Task description
Convert the lines from the one containing "2:03 is written, please." up to and including the one containing "The clock shows 6:58" into a Markdown table with the columns "No." and "Line", numbering each line and skipping blank ones. Leave the pictures out of the table.

Task data
START

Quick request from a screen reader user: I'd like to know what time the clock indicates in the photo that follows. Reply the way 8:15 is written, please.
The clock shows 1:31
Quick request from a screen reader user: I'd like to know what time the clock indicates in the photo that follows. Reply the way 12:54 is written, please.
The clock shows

END
START

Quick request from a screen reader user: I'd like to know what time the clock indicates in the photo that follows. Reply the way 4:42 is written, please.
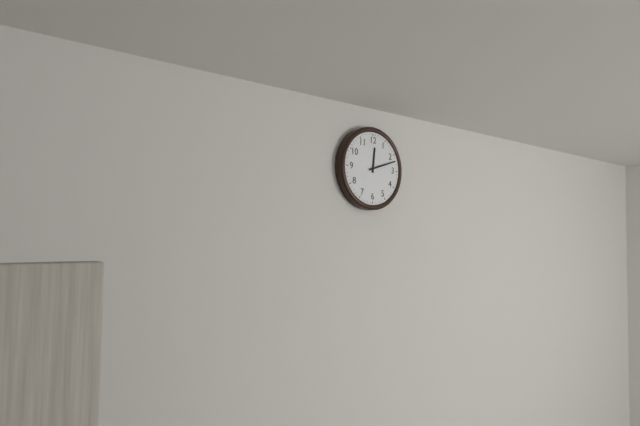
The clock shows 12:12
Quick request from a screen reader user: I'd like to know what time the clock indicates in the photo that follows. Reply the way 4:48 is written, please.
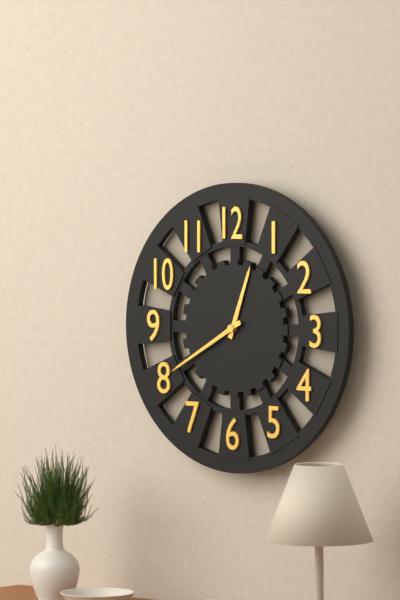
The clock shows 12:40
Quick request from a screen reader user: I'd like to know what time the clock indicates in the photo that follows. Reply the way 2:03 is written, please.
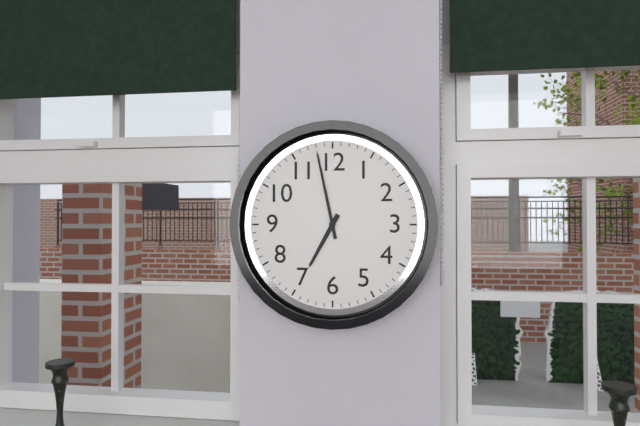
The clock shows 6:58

END

Solution
| No. | Line |
|---|---|
| 1 | Quick request from a screen reader user: I'd like to know what time the clock indicates in the photo that follows. Reply the way 2:03 is written, please. |
| 2 | The clock shows 6:58 |